• [WHAT YOU SHOULD DO]: Reproduce the passage of the letter on process control networks and Internet connections, starting at "I seem to recall" and ending at "it was shipped.".

• [QUOTED PASSAGE]:
((

I almost always agree with Béla Lipták, but I must take exception to one of his "overrule safety" solutions to the nuclear power plant problem. (See February's Ask the Experts, "'Overrule' Safety Automation; Minimum Control Valve Size.") You can't isolate a nuclear power plant from any external data communications.
I seem to recall an NRC requirement for "remote operation" of a nuclear power plant in case the local control center becomes damaged or is otherwise inoperable. The requirement was for that plant to be operated from a distant location sufficient to regain control, and safely operate it or shut it down in an orderly manner. This does not require an Internet connection, but it is a communications line out of the plant.
I've often heard people exclaim that there should be no Internet connections to the process control network as a solution to the potential for control systems being "hacked." Well, that didn't protect the Iranian uranium enrichment plant from the Stuxnet virus that was probably planted into the operating system of the Siemens System 7 at least a year before it was shipped.
These days, it's unrealistic to insist on no Internet connection for any process control system. There are too many vendor support services connected via the Internet that are necessary to keep a modern process control system and the attached smart instrumentation in good repair and fully operational. As always, the Internet connection must be secure and allow only previously authorized connections. It's not impossible to achieve protected access, and all communications must be encrypted to prevent damage and covert data transmission.
I didn't say it was easy, and it is usually not fast, but protected Internet connections must be allowed.

))

• [SUPPLIED RECORDS]:
((

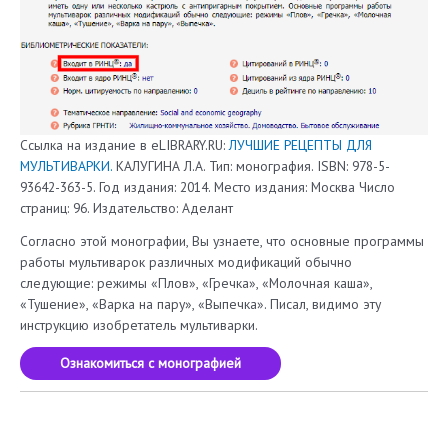
Ссылка на издание в eLIBRARY.RU:
ЛУЧШИЕ РЕЦЕПТЫ ДЛЯ
МУЛЬТИВАРКИ.
КАЛУГИНА Л.А. Тип: монография. ISBN: 978-5-
93642-363-5. Год издания: 2014. Место издания: Москва Число
страниц: 96. Издательство: Аделант
Согласно этой монографии, Вы узнаете, что основные программы
работы мультиварок различных модификаций обычно
следующие: режимы «Плов», «Гречка», «Молочная каша»,
«Тушение», «Варка на пару», «Выпечка». Писал, видимо эту
инструкцию изобретатель мультиварки.
Ознакомиться с монографией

))

• [ANSWER AREA]:
I seem to recall an NRC requirement for "remote operation" of a nuclear power plant in case the local control center becomes damaged or is otherwise inoperable. The requirement was for that plant to be operated from a distant location sufficient to regain control, and safely operate it or shut it down in an orderly manner. This does not require an Internet connection, but it is a communications line out of the plant.
I've often heard people exclaim that there should be no Internet connections to the process control network as a solution to the potential for control systems being "hacked." Well, that didn't protect the Iranian uranium enrichment plant from the Stuxnet virus that was probably planted into the operating system of the Siemens System 7 at least a year before it was shipped.